Brautigam’s experiences of living in Africa and Asia and of researching in numerous African countries are obvious throughout this immaculately researched book. Such emipirical evidence lends credence to Brautigam’s argument and is testament to her strong local knowledge in Africa and vast array of reputable contacts. The careful attention paid to local businesses like wax print fabric industries in Nigeria and hide tanners in Ethiopia creates a richness that forces a re-conceptualisation of the orthodox views of China in Africa. Brautigam is unafraid to use examples that might be seen to strengthen China's critics such as job losses in African manufacturing industries, but she also shows a bold assertiveness in highlighting the promise of African industrialisation through Chinese engagement.
The book offers insightful analysis into how China’s attempts to move up the economic value-chain may lead to labour-intensive industries moving into Africa, as part of an economic paradigm known as the “flying geese” model. The book hones in on some of China’s promised investments in Africa in the form of Export Processing Zones (EPZs), also called Special Economic Zones, in countries as varied as Nigeria, Mauritius, and Zambia. Undoubtedly technology transfer and joint-ventures between African and Chinese companies are crucial to long-term African development goals; however, the book needs to more convincingly argue that these processes are underway. The book would have benefited from more honesty on the Chinese aversion to sourcing local inputs, and could also have done more to negate persistent fears that EPZs simply create enclave economies with no real benefit for the wider economy.

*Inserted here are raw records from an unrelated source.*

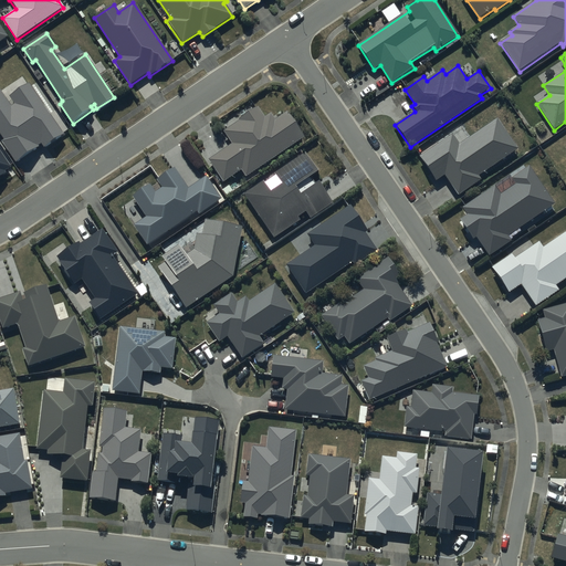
[(0,134),(3,140),(1,142),(16,163),(38,147),(38,146),(41,144),(44,148),(64,135),(29,83),(10,96),(14,104),(11,107),(0,90),(0,134)]
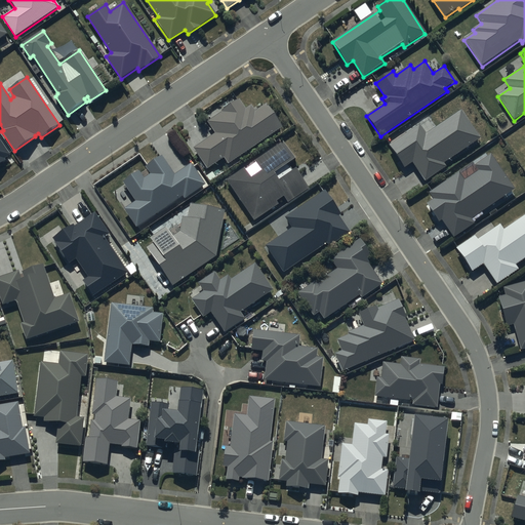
[(215,134),(194,149),(207,169),(224,158),(228,165),(283,128),(267,104),(254,112),(251,106),(245,109),(239,99),(221,112),(221,113),(207,122),(215,134)]
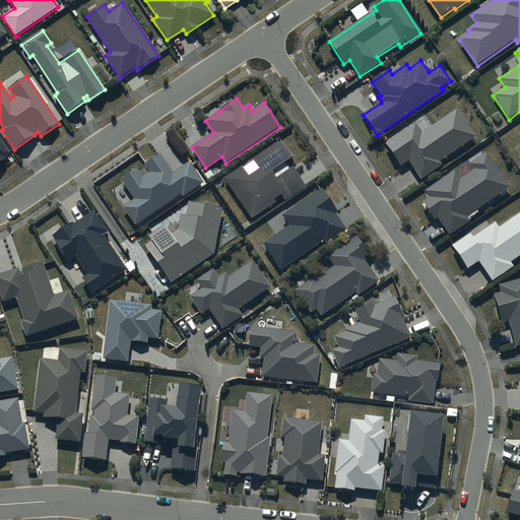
[(416,124),(385,144),(400,168),(409,161),(420,180),(443,166),(440,161),(476,137),(458,110),(421,133),(416,124)]
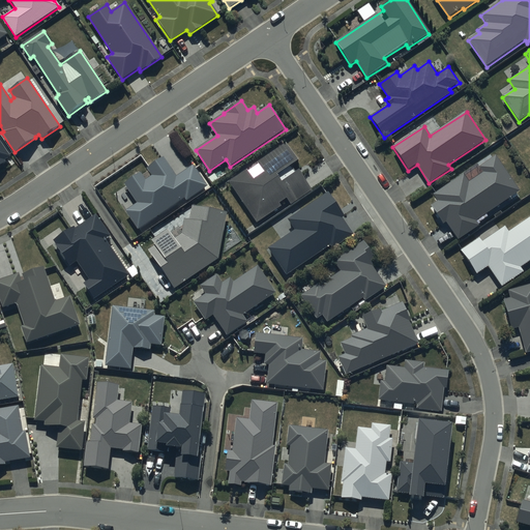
[(0,166),(5,163),(4,160),(9,157),(0,142),(0,166)]
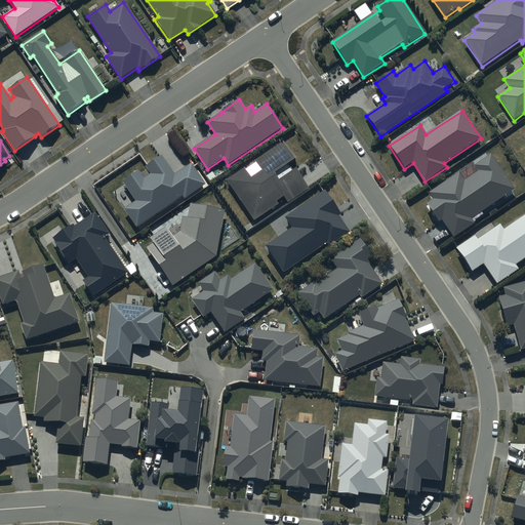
[(245,168),(227,180),(253,221),(279,204),(277,201),(283,197),(287,203),(309,188),(295,169),(292,171),(288,165),(294,161),(282,143),(254,161),(261,171),(251,178),(245,168)]
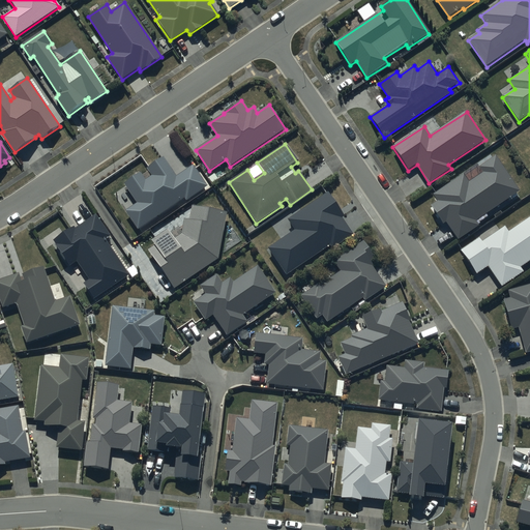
[(468,182),(463,174),(433,196),(437,202),(431,205),(444,225),(446,224),(458,240),(478,227),(476,222),(520,193),(496,156),(479,168),(482,173),(468,182)]
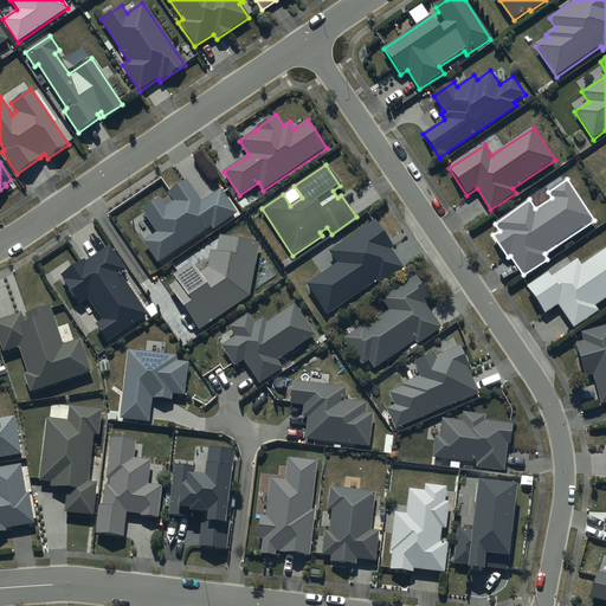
[(156,233),(143,242),(158,263),(211,227),(212,230),(236,214),(220,189),(201,202),(186,180),(167,193),(173,202),(166,207),(160,198),(141,211),(156,233)]
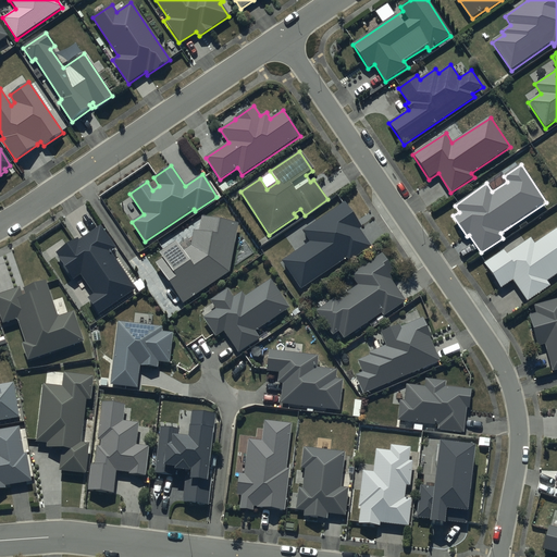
[(362,226),(345,201),(302,230),(311,240),(283,260),(301,288),(347,257),(349,261),(372,246),(360,229),(362,226)]
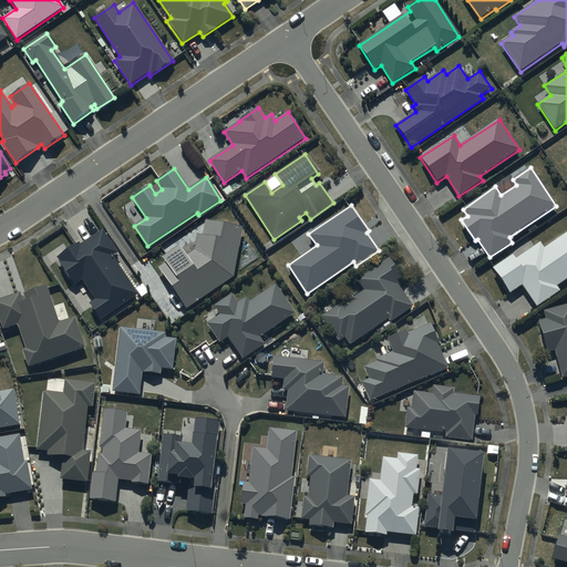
[(166,263),(158,267),(186,310),(234,278),(243,228),(206,222),(204,236),(196,235),(194,251),(186,256),(179,246),(162,257),(166,263)]
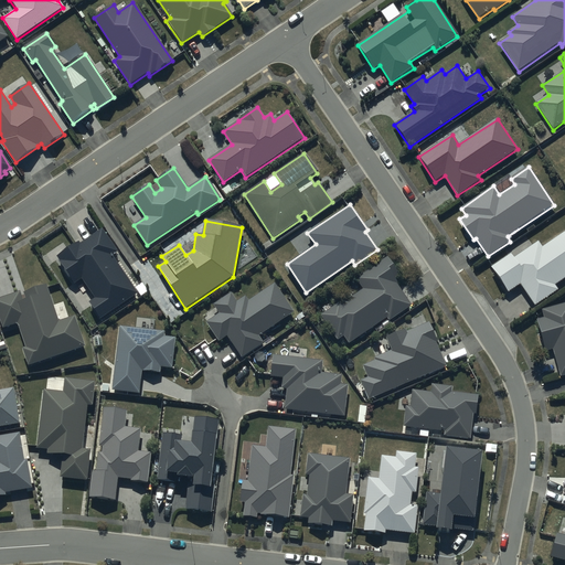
[(60,260),(57,262),(73,285),(82,279),(94,298),(88,301),(100,319),(137,294),(113,256),(117,253),(102,230),(81,244),(78,242),(56,256),(60,260)]
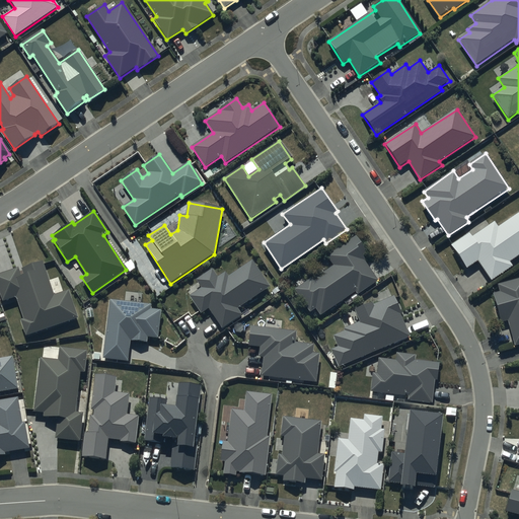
[(468,233),(450,245),(466,269),(477,262),(492,282),(513,267),(510,262),(518,254),(518,213),(499,228),(495,222),(471,238),(468,233)]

Furthermore, the book is silent on the inequalities EPZs have created within China itself; one cannot talk of an African Shenzhen without being open about the costs of such economic policies in terms of economic inequality. In promoting the positives of Chinese investment the book begins to fall into the very trap of "unreality" that Brautigam seeks to avoid, because it overlooks economic factors such as China’s vastly underdeveloped interior which is a more likely destination for China’s relocating mature industries than African states with higher labour costs and poor infrastructure. In seeking to avoid the exaggerated fears of Chinese engagement it is important not to then turn full-circle by overemphasising the opportunities that China offers.

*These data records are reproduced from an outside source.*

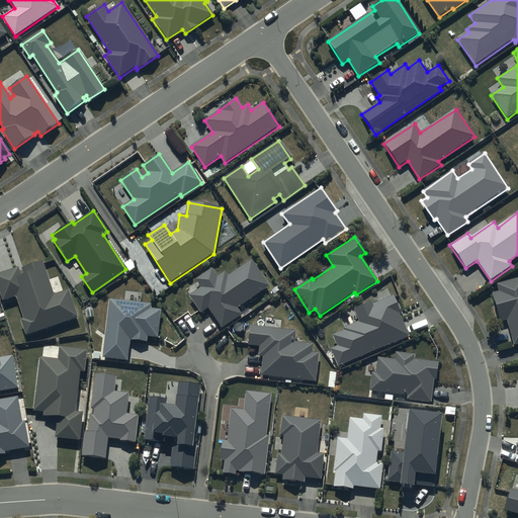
[(18,266),(0,272),(0,292),(2,300),(15,295),(23,318),(19,319),(25,335),(79,317),(69,288),(54,293),(42,260),(22,267),(24,273),(21,274),(18,266)]
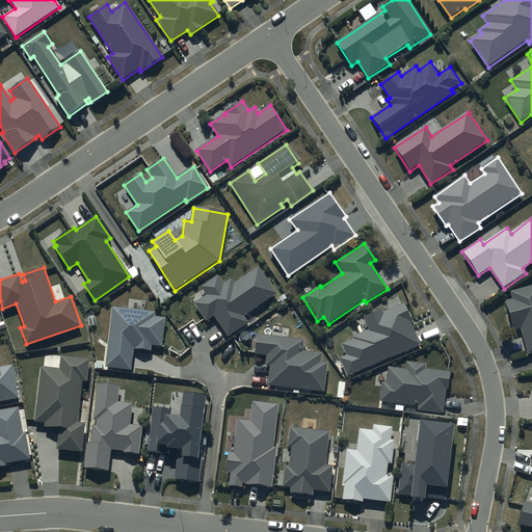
[(206,296),(194,303),(206,322),(214,317),(228,338),(248,323),(243,316),(276,294),(259,268),(234,284),(232,280),(223,285),(217,275),(201,287),(206,296)]
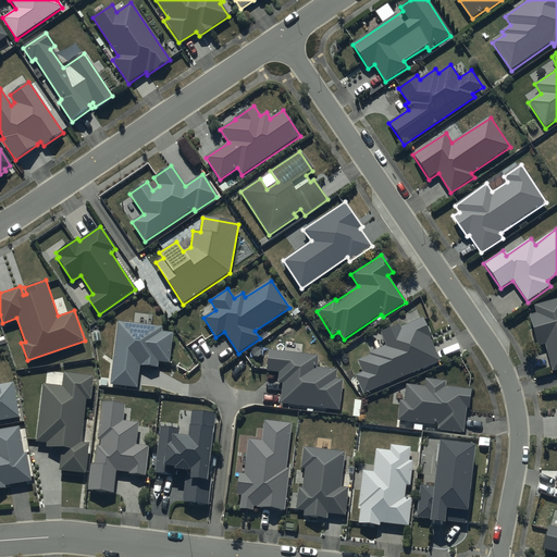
[(536,313),(529,316),(536,347),(545,345),(553,372),(556,370),(556,299),(534,306),(536,313)]
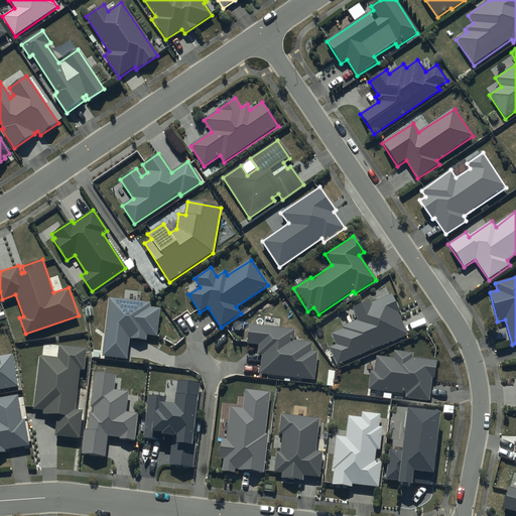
[(336,345),(330,348),(337,365),(407,336),(398,312),(391,295),(372,303),(370,300),(352,308),(358,320),(342,328),(343,330),(331,335),(336,345)]
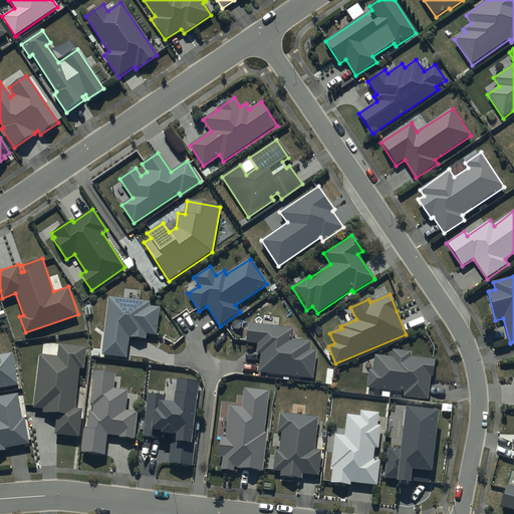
[(150,301),(107,297),(102,355),(125,357),(127,337),(146,339),(146,334),(157,335),(160,308),(149,307),(150,301)]
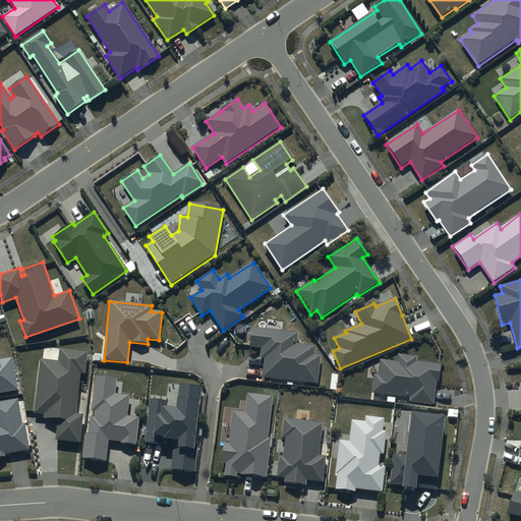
[(297,333),(251,328),(249,347),(261,349),(259,359),(265,360),(263,379),(317,385),(321,356),(313,355),(314,347),(296,345),(297,333)]
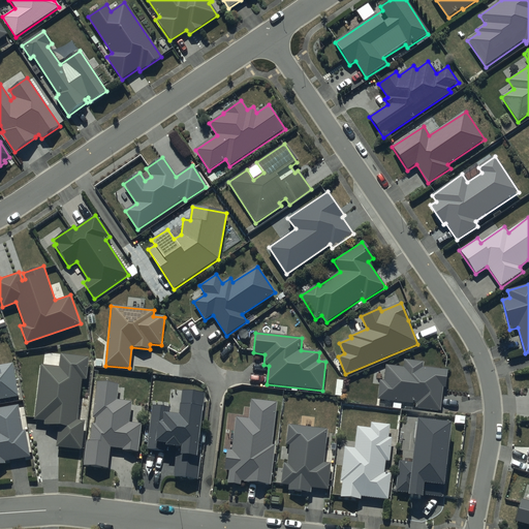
[(89,356),(60,353),(59,366),(41,364),(35,417),(45,418),(44,424),(59,425),(56,445),(82,448),(85,419),(78,418),(83,379),(87,379),(89,356)]
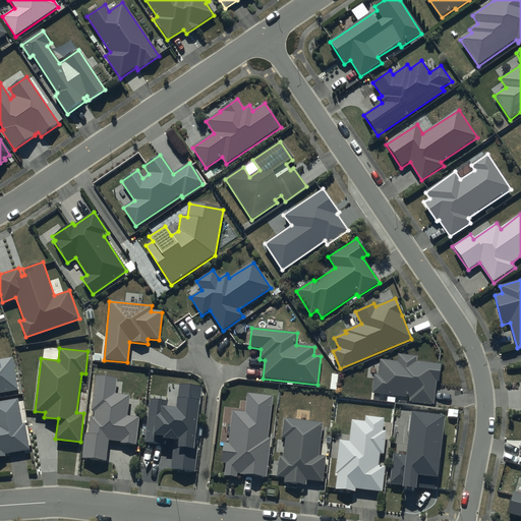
[(379,374),(373,374),(371,394),(388,395),(387,402),(395,403),(396,396),(409,398),(409,403),(433,405),(436,383),(439,383),(441,364),(417,361),(418,357),(399,354),(398,362),(381,360),(379,374)]
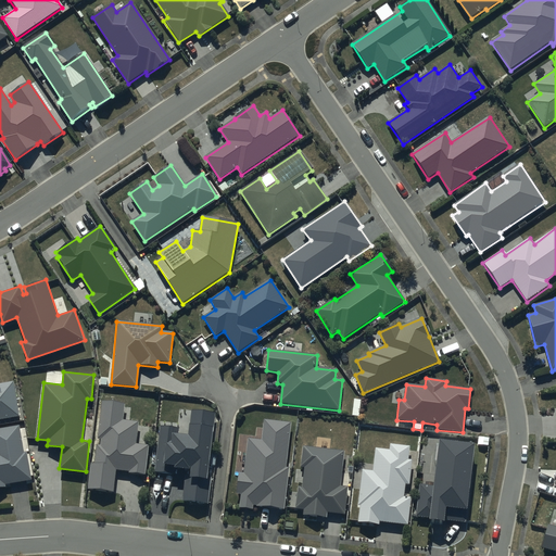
[(0,421),(20,418),(14,382),(0,384),(0,421)]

On aid, the book offers a rigorous statistical analysis of the sums of official and unofficial aid flowing from China to Africa, although given the secrecy of China’s development assistance it is important to treat the book’s stats as an estimate rather than a fact. Brautigam is right to draw attention to the vastly exaggerated sums of Chinese aid in Africa, and her argument benefits from a sense of perspective that is all too often missing in such debates. While China has often been accused of pursuing an aid programme characterised as having "no-strings attached", it is interesting to understand the genuine ideological underpinnings behind Chinese aid policy. The rejection of a one-size-fits-all approach is not simply a matter of political convenience, but a belief that economic and political policies must be appropriate to a specific country if they are to be successful.
The central line of argument throughout the book is that Chinese activities in Africa have not only been misrepresented, but simply fail to acknowledge the numerous positives on the balance sheet of Sino-African relations. The biggest strength of Brautigam’s work is its hard-hitting analysis of what she labels the "myths and realities" of Chinese engagement in Africa. The book must be applauded for the numerous occasions in which it lays bare the factual inaccuracies of stories regarding China in Africa, such as wildly exaggerated claims regarding Chinese investment in cultivatable Zimbabwean land and constant finger pointing over corruption allegations.
Ultimately the book concludes with the sort of perspicacity that the Chinese are renowned for. China is in Africa for the long-term. Maintaining a relationship which is beneficial to Africa will require African leaders making the right decisions and maintaining relations that are strategically beneficial both economically and politically.